■ Task prompt
For each statement, decide whether the colonics comments support it. Answer yes or no, and quote the exact words that decide it.
(a) One commenter says that having colonics every week can make a person dependent on them.
(b) Mary Taylor recommends a particular therapist for the treatment.
(c) Autointoxication is described as the body absorbing too much of its own toxic waste.

■ Given passage
Content starts


  6. joanne says:

    Good article showing the goodness of colonics. There is another side, also. If people have colonics twice a week or every week, their bowels slow down and don’t help themselves as efficiently. They become dependent on colonics. Every once in a while is great, but not too often.

    Used to receive colonics regularly and found this to be true. Also found others who backed away for the same reason.

    If your colonics person doesn’t promote coming in constantly, and you listen to your body wisely, colonics could be wonderful.

  7. Mary Taylor says:

    Always look forward to your articles. Yes, even this one. Are there any therapists who you would recommend for such treatment?

    Happy New Year!

  8. Nalliah Thayabharan says:

    Virtually all diseases are either caused by, or severely complicated by autointoxication which occurs when the body absorbs too much of its own toxic waste. Autointoxication is the outcome of an imbalanced diet, faulty bowel function, or an accumulation of metabolic wastes and is the root cause of many disorders and illnesses.

Content ends

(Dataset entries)
Content starts

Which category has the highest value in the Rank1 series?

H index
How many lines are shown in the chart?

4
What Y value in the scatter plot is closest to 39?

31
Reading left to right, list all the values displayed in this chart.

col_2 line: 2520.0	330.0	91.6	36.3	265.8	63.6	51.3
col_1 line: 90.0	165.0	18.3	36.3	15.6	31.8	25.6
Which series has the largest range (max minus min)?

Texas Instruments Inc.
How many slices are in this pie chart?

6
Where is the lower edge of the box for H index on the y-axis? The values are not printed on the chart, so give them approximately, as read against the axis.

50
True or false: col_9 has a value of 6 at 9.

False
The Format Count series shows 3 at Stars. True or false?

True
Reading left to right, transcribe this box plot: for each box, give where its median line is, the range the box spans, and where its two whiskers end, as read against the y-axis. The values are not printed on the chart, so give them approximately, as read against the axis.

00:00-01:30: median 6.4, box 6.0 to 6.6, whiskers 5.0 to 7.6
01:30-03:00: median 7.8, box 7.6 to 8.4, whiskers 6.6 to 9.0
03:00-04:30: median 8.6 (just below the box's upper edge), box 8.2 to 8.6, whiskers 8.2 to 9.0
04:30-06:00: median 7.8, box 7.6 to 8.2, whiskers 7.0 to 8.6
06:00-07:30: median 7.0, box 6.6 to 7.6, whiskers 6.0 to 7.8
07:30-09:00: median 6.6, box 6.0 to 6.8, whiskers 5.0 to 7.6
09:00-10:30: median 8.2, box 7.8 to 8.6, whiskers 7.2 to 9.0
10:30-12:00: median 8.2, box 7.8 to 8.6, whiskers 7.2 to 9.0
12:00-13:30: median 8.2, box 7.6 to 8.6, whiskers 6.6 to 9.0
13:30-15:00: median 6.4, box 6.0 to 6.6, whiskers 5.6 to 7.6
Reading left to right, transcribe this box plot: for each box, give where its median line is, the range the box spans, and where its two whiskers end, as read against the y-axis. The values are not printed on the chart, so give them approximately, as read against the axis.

Content ends

■ Output
(a) Yes: "If people have colonics twice a week or every week, their bowels slow down and don’t help themselves as efficiently. They become dependent on colonics."
(b) No: "Are there any therapists who you would recommend for such treatment?"
(c) Yes: "autointoxication which occurs when the body absorbs too much of its own toxic waste"